Dağlardayım, dağlara taktım, dağ türküleriyle kendimden geçtim. Değişik duygu ve düşünceler içinde, karlarla kaplı Kaçkar dağlarının patika yollarından, Kürtün’ün bir mezrası Topkara mahallesine yaklaşmıştım. İlerilerden bir insan silueti yerinde duramıyor, zıplıyor, el kol işaretleri yapıyor… Kime olduğunu ve ne anlatmak istediğini anlamaya çalışıyorum. Anlamak çok zor…
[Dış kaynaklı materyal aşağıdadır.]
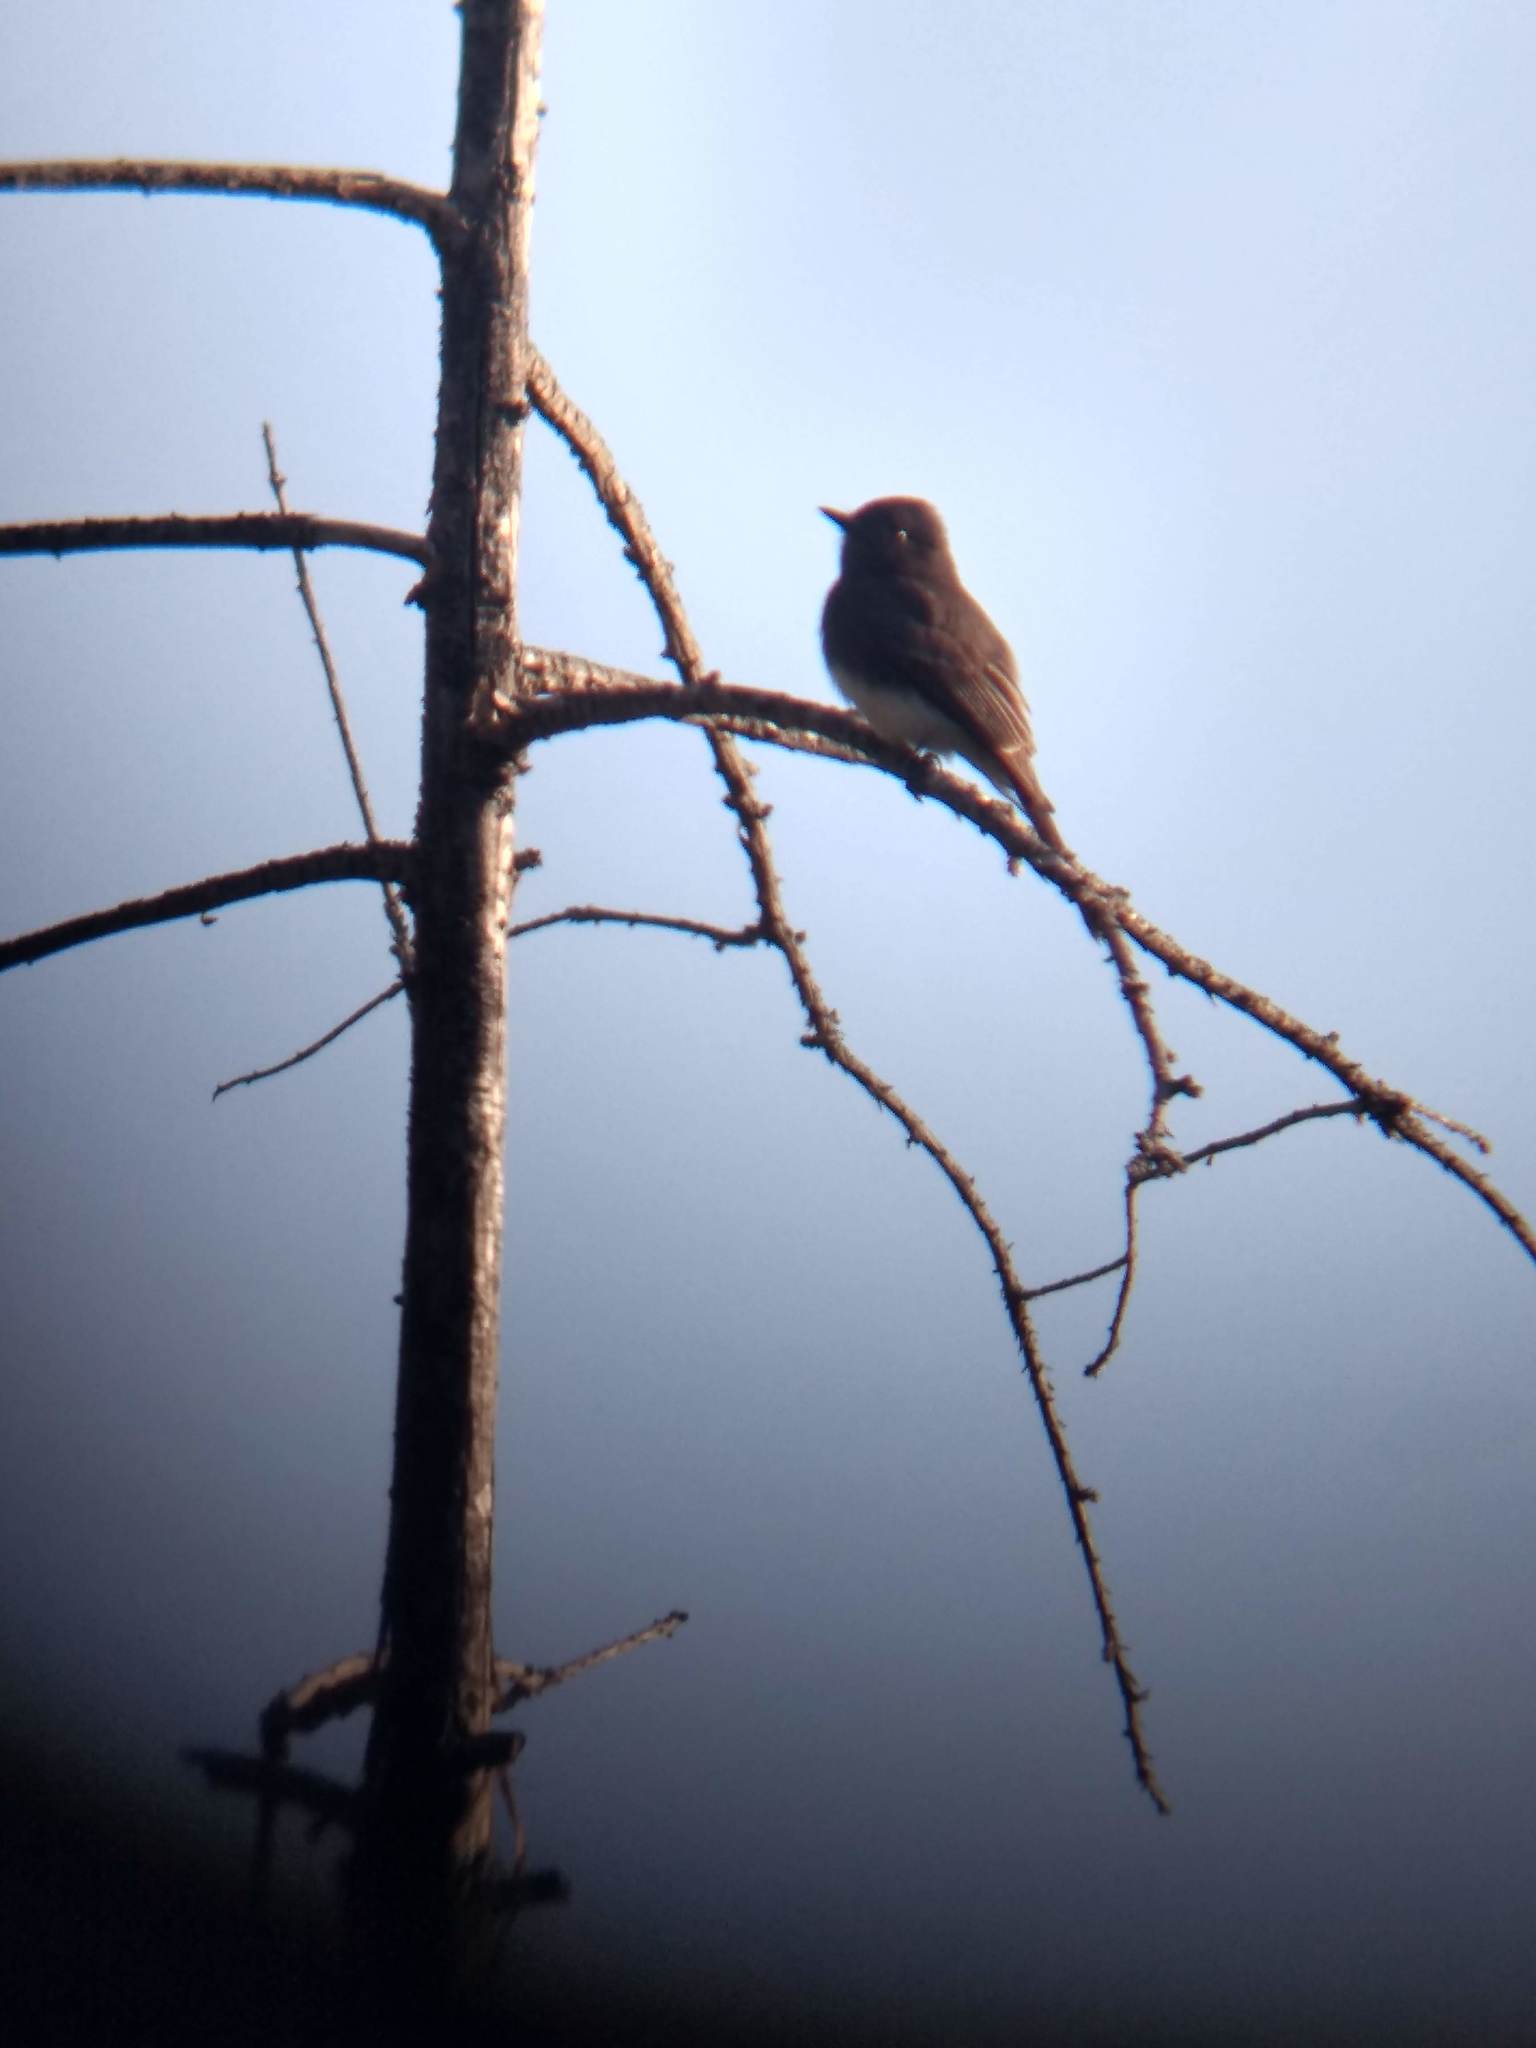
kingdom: Animalia
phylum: Chordata
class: Aves
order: Passeriformes
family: Tyrannidae
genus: Sayornis
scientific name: Sayornis nigricans
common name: Black phoebe
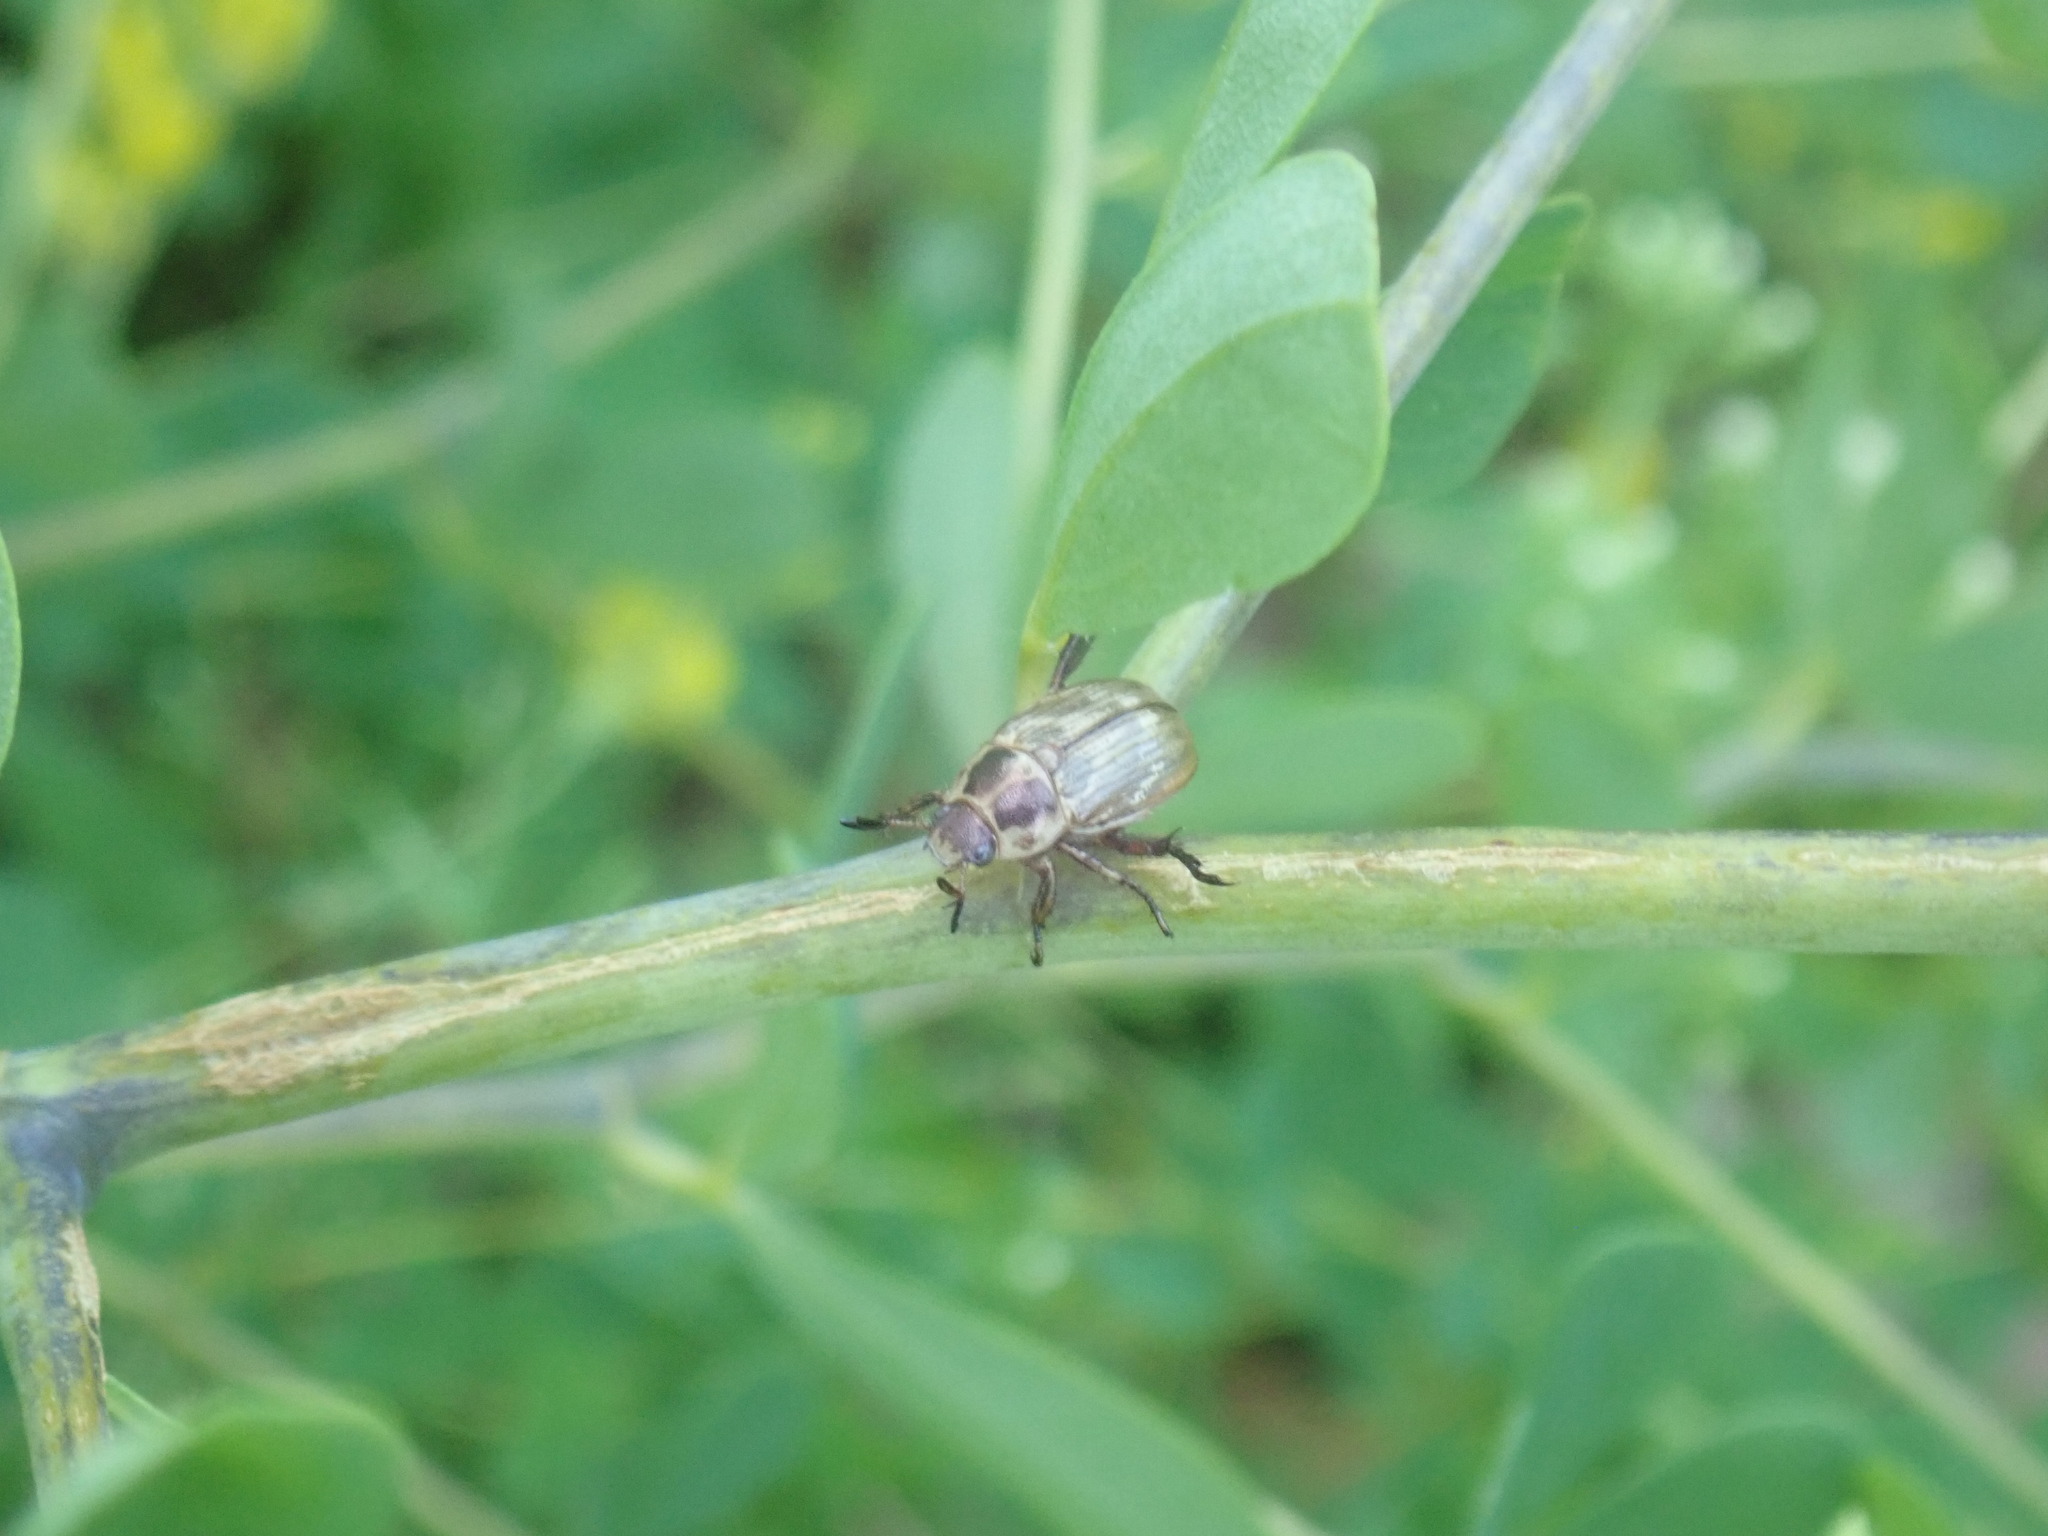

“Hüseynim geçiyor gençlik çağlarım,
Ya beni de götür ya sen de gitme…”
Mırıldanıyorum. Bağıra bağıra söyleyecektim. Sesim çıkmıyor. Boğazım düğümlü, yutkununca yutulmayan, öksürünce atılmayan bir şeyler var yine boğazıma tıkılan…
“Yüce dağlar başında mı,
Zemherinin kışında mı,
Duyan duysun bilen bilsin gülüm
Bir başkadır bizim sevdamız...”
Keşke duyan duysaydı bilen bilseydi… Yok canım, yalnız o bilseydi… O bilseydi de ben bu dağlara çıkmasaydım… Keşke söyleseydim. Seni seviyorum deseydim…
Offf!
“Bir of çeksem karşıki dağlar yıkılır,
Bugün posta günü canım sıkılır...”
İnsan iki satır yazmaz mı? Ben sana geldim geleli her gün yazmadım mı? Heyhat! Bir gün gönderdim mi?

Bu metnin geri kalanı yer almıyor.